[[ ENTRIES PROVIDED, beginning ]]

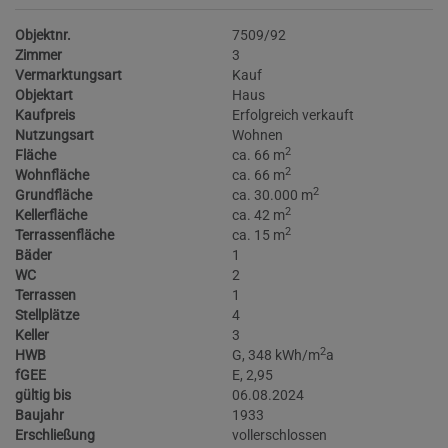
Objektnr.
7509/92
Zimmer
3
Vermarktungsart
Kauf
Objektart
Haus
Kaufpreis
Erfolgreich verkauft
Nutzungsart
Wohnen
2
Fläche
ca. 66 m
2
Wohnfläche
ca. 66 m
2
Grundfläche
ca. 30.000 m
2
Kellerfläche
ca. 42 m
2
Terrassenfläche
ca. 15 m
Bäder
1
WC
2
Terrassen
1
Stellplätze
4
Keller
3
2
HWB
G, 348 kWh/m
a
fGEE
E, 2,95
gültig bis
06.08.2024
Baujahr
1933
Erschließung
vollerschlossen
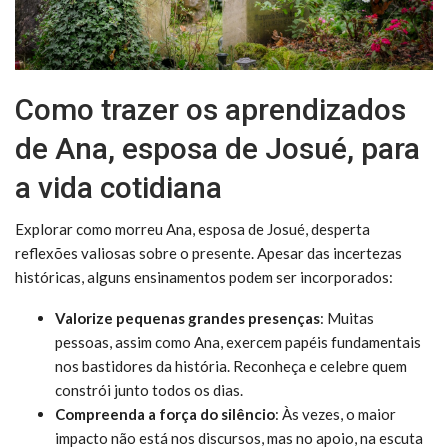
Como trazer os aprendizados
de Ana, esposa de Josué, para
a vida cotidiana
Explorar como morreu Ana, esposa de Josué, desperta
reflexões valiosas sobre o presente. Apesar das incertezas
históricas, alguns ensinamentos podem ser incorporados:
Valorize pequenas grandes presenças
: Muitas
pessoas, assim como Ana, exercem papéis fundamentais
nos bastidores da história. Reconheça e celebre quem
constrói junto todos os dias.
Compreenda a força do silêncio
: Às vezes, o maior
impacto não está nos discursos, mas no apoio, na escuta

[[ ENTRIES PROVIDED, end ]]

ASSIGNMENT:
From the records above, pull every line that has the string "Josué" and copy it.

SOLUTION TO THIS PROBLEM:
de Ana, esposa de Josué, para
Explorar como morreu Ana, esposa de Josué, desperta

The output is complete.